- _What the exercise asks_
Your reply should be made up of every line in the records below that holds the string "navigation".

- _Saved entries_
___

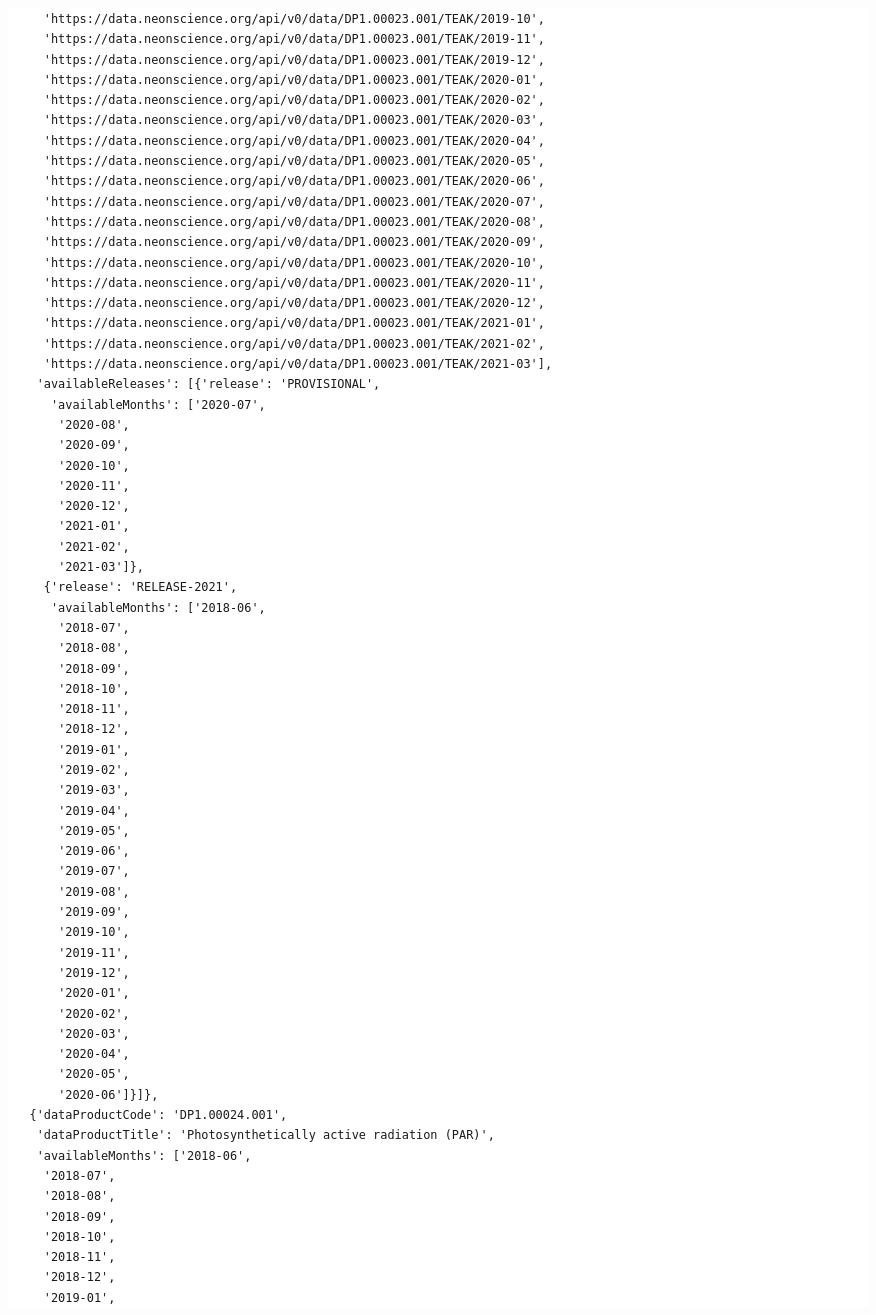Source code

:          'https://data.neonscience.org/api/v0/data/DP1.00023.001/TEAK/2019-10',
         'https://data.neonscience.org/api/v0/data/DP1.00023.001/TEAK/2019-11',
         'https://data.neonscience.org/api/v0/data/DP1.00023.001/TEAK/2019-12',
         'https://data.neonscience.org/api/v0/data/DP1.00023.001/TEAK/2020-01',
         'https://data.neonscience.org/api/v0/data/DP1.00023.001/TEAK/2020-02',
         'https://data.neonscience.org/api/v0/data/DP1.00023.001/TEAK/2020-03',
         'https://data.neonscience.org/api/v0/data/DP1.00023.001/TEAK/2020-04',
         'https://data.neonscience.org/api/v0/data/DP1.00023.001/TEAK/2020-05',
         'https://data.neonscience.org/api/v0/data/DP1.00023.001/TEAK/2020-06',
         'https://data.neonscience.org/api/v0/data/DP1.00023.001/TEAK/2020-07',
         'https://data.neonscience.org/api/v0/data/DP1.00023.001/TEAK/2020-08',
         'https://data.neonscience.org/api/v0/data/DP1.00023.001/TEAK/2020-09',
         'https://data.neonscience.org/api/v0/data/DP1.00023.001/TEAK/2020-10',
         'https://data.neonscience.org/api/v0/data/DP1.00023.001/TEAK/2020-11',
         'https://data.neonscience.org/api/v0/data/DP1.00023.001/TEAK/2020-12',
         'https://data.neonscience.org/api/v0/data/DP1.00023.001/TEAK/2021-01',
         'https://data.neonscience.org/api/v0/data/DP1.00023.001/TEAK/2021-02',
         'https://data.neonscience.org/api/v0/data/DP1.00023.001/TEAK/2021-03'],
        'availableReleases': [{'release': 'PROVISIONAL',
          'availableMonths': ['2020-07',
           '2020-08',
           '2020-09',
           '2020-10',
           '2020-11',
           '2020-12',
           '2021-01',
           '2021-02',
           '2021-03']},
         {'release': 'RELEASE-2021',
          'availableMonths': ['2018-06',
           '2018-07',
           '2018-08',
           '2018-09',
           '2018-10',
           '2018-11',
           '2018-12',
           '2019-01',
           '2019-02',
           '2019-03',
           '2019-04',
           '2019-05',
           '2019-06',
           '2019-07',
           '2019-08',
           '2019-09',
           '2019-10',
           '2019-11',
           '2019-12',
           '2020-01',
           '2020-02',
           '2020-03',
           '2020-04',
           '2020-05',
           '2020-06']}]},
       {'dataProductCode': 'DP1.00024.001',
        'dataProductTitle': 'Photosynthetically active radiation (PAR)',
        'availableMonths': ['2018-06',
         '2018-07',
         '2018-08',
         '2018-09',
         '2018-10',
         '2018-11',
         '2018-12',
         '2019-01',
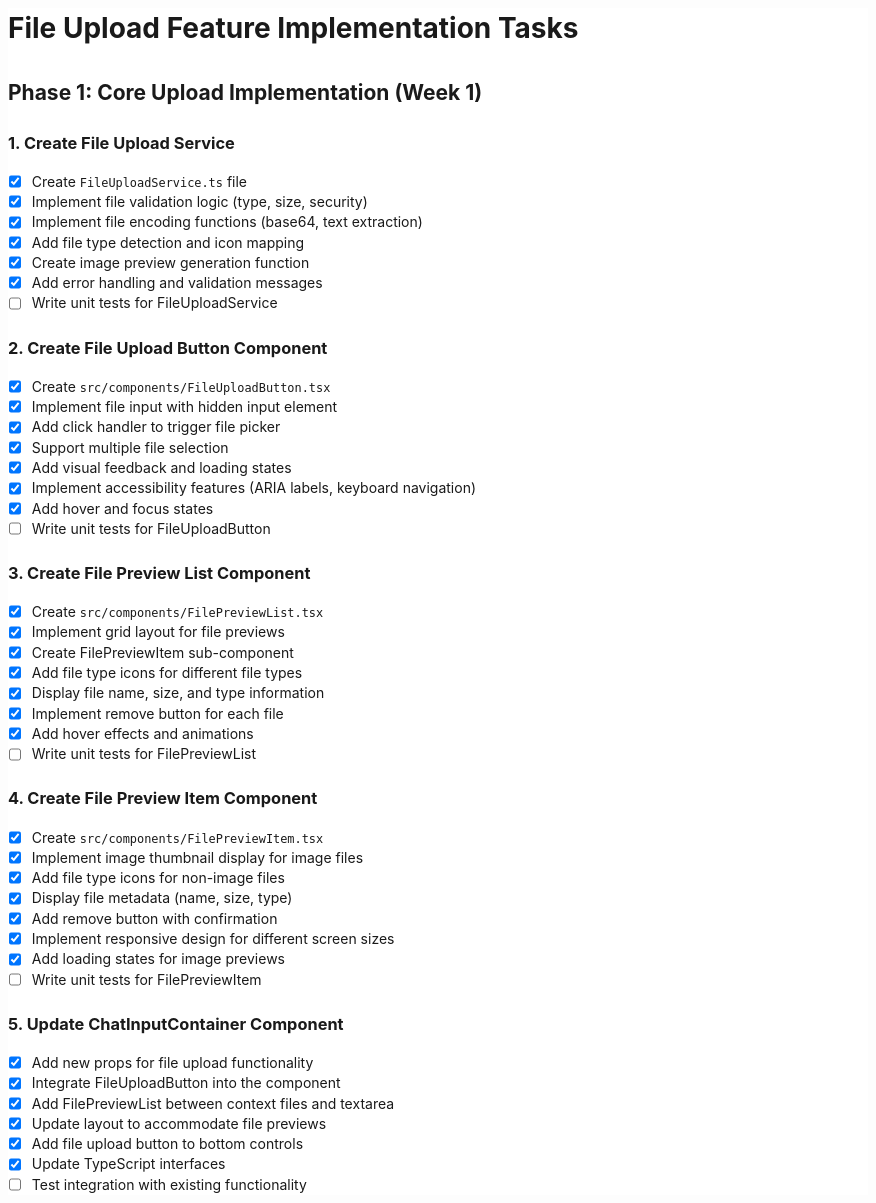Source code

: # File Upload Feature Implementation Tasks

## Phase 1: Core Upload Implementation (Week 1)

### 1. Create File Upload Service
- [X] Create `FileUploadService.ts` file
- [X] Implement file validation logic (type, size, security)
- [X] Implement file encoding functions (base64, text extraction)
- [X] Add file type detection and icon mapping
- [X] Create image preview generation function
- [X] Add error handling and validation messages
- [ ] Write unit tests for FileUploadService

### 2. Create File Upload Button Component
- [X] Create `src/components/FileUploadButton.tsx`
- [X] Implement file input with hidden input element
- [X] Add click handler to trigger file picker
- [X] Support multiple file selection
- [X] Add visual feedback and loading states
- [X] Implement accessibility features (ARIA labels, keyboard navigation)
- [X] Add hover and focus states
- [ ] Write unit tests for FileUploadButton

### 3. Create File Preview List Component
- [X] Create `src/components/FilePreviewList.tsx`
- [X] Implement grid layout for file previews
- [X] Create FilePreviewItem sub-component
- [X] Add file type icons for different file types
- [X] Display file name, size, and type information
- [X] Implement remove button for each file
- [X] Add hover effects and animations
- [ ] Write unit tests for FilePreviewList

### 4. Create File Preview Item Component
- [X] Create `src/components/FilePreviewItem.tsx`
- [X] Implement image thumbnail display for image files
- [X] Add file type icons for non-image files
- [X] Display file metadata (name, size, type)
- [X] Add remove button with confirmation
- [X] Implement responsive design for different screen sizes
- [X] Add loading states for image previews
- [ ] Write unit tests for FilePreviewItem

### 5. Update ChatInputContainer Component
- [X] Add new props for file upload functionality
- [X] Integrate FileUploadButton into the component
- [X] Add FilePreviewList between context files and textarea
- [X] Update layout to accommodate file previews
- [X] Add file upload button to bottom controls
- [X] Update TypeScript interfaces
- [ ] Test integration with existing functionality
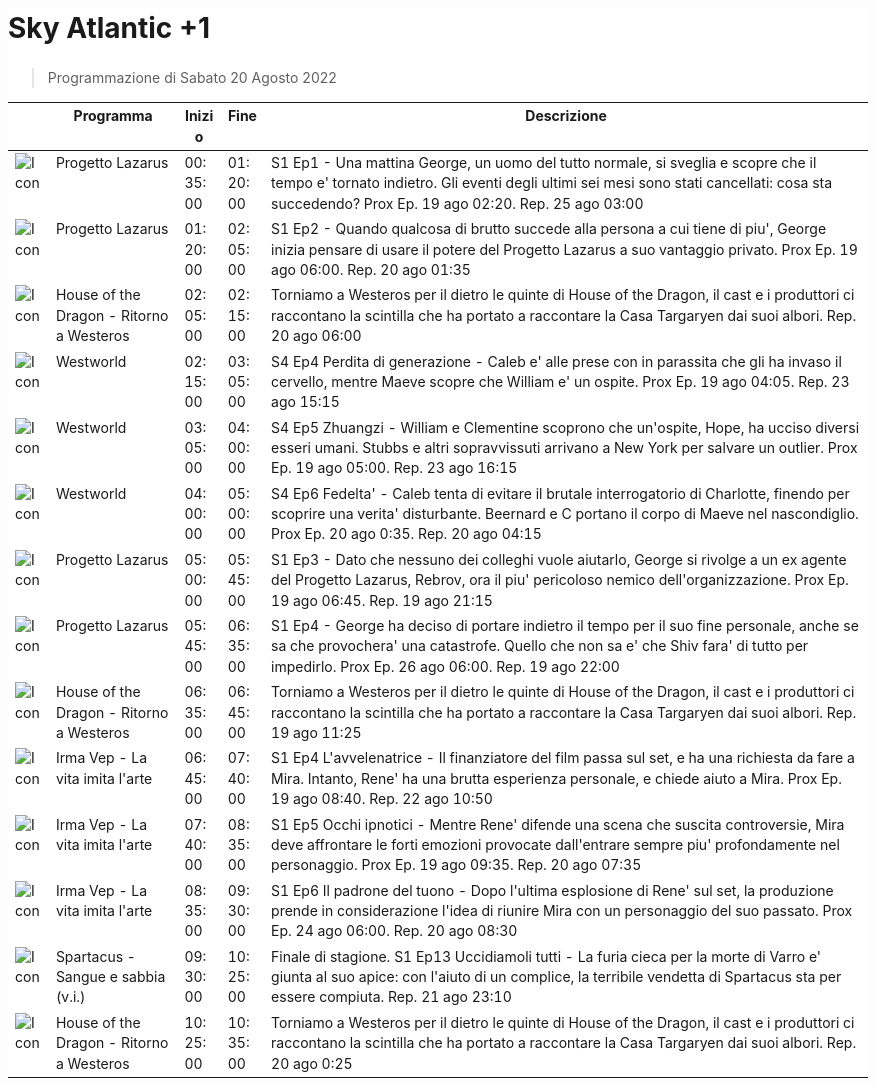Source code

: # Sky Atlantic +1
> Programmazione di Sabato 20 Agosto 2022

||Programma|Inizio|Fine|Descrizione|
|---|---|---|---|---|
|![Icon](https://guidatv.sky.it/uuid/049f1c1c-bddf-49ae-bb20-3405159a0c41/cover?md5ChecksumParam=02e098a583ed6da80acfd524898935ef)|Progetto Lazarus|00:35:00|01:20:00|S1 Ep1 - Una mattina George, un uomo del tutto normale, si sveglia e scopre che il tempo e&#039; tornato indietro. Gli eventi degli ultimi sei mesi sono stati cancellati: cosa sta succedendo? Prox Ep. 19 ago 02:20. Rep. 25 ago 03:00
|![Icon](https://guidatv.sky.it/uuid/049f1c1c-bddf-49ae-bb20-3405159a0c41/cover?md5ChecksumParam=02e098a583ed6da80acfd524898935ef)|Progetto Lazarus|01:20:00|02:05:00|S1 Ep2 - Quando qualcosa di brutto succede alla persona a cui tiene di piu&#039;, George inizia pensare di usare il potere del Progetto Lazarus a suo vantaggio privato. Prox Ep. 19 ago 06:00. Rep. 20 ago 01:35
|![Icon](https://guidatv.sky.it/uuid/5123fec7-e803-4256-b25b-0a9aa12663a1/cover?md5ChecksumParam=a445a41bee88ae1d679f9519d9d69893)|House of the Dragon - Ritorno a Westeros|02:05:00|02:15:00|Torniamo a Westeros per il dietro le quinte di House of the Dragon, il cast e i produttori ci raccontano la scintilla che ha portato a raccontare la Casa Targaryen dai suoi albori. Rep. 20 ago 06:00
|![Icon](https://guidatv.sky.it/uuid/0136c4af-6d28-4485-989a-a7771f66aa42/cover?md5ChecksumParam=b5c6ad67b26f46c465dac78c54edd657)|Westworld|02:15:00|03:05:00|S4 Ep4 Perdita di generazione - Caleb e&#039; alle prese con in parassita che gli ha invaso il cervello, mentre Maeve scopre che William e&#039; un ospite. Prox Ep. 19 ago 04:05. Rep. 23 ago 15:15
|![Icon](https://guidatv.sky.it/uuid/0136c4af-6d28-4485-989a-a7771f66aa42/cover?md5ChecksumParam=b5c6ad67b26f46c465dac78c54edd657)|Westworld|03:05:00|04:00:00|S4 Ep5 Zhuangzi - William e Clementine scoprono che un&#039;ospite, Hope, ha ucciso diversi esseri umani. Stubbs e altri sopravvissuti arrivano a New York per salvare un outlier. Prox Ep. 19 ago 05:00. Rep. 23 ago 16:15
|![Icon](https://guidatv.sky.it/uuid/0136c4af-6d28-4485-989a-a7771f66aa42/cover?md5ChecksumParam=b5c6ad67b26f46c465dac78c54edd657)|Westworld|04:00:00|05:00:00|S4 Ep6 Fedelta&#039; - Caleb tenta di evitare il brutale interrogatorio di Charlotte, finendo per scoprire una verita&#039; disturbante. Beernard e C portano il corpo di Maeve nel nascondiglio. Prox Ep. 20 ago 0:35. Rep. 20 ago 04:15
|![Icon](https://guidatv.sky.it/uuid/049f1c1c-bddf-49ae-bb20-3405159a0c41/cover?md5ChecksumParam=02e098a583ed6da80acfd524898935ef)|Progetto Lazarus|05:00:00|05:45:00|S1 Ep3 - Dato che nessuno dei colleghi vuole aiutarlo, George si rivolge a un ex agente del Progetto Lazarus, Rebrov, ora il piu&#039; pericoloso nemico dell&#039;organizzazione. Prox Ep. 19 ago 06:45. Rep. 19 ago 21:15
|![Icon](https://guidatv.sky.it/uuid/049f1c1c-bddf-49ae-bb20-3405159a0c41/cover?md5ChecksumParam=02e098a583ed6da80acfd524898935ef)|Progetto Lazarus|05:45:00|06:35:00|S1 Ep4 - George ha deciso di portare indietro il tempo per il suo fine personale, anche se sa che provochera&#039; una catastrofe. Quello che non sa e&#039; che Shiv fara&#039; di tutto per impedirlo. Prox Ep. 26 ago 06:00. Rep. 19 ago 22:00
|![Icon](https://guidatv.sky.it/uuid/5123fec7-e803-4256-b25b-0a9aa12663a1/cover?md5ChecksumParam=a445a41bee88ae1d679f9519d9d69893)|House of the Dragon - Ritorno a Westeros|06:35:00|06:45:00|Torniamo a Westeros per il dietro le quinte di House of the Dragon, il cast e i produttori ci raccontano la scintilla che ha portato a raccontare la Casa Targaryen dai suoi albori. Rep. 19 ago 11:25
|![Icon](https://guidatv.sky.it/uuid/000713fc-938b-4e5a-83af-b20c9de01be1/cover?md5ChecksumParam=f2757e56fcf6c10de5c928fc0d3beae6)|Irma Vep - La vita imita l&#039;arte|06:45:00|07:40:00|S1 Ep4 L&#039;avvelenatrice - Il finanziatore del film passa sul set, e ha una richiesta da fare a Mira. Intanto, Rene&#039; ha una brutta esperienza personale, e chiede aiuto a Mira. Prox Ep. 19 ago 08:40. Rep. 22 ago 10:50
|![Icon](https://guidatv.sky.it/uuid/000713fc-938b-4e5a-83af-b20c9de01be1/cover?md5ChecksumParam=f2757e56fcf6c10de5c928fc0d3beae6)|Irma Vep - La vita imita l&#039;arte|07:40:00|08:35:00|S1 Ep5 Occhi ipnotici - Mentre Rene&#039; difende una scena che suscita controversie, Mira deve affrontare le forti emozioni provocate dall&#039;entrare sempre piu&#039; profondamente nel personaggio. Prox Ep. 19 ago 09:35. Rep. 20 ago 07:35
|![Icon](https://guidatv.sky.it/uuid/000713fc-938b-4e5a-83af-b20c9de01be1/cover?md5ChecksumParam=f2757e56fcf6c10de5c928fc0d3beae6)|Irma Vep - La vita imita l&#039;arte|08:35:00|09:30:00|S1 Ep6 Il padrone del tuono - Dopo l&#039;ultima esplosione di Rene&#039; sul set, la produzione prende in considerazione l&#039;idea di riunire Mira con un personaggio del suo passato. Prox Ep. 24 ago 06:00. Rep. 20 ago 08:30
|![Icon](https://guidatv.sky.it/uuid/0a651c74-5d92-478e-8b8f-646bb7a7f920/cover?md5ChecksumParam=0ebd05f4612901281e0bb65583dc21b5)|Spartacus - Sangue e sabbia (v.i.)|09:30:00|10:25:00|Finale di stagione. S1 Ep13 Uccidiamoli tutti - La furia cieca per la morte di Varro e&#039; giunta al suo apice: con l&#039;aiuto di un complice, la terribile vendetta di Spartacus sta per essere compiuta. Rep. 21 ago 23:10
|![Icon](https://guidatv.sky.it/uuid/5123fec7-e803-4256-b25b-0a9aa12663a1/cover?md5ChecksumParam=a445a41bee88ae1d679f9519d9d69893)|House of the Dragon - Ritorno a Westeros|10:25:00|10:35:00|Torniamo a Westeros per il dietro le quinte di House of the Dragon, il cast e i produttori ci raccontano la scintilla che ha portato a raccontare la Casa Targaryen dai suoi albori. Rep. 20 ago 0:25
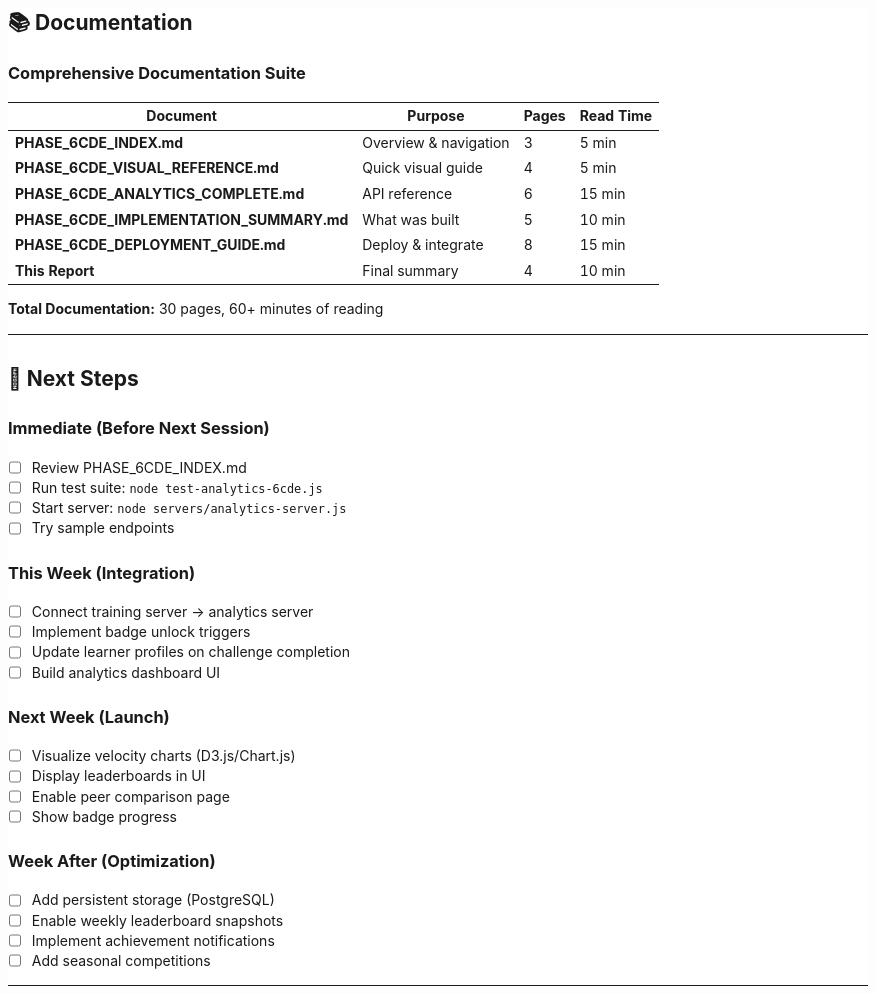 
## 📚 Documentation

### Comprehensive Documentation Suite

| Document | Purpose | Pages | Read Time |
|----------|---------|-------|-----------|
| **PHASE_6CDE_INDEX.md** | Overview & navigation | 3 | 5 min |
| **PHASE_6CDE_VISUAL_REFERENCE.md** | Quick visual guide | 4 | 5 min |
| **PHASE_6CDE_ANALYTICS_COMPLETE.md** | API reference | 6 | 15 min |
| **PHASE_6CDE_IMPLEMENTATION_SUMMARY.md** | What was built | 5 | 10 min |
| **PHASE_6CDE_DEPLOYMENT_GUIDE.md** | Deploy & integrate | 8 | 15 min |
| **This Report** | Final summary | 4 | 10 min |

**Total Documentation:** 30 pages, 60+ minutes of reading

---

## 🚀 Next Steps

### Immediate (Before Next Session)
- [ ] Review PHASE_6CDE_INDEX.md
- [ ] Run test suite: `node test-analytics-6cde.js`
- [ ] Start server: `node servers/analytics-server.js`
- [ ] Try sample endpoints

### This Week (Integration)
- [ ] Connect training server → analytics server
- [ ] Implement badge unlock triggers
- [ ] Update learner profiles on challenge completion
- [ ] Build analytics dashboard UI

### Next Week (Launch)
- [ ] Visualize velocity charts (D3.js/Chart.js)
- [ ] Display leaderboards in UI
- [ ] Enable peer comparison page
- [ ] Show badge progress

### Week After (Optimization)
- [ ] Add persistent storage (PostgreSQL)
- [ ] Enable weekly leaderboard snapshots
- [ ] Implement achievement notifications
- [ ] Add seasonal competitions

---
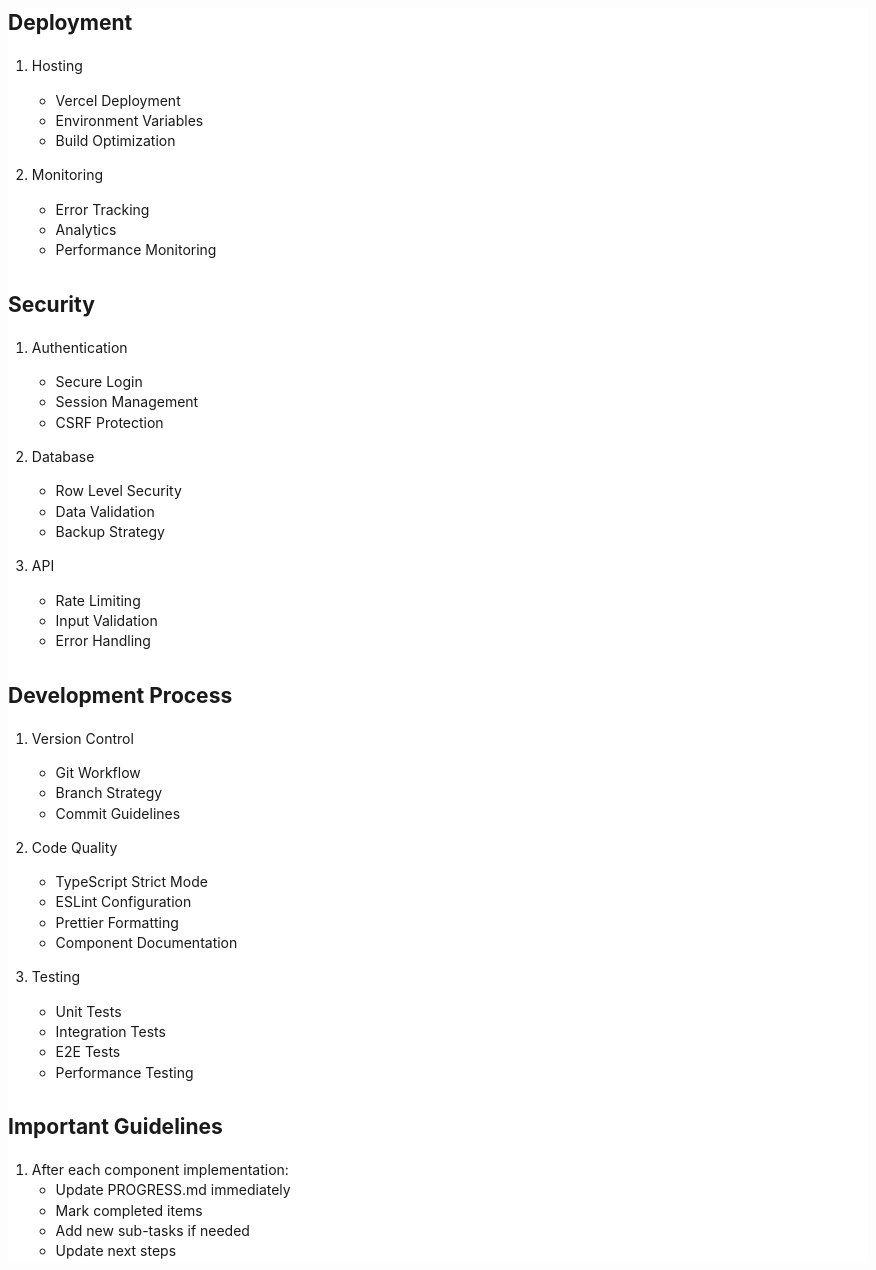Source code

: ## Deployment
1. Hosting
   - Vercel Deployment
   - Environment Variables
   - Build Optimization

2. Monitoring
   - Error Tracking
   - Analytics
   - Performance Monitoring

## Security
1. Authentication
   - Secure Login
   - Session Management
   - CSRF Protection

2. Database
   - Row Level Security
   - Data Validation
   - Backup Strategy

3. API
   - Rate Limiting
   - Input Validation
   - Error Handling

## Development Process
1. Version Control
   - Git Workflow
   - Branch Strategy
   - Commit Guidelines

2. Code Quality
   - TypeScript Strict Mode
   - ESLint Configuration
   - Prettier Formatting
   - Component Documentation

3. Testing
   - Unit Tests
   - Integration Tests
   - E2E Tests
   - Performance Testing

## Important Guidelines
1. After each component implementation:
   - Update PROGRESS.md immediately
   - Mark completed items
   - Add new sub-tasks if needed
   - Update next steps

___

- _Result of this exercise_
- [X] Implement accessibility features (ARIA labels, keyboard navigation)
| **PHASE_6CDE_INDEX.md** | Overview & navigation | 3 | 5 min |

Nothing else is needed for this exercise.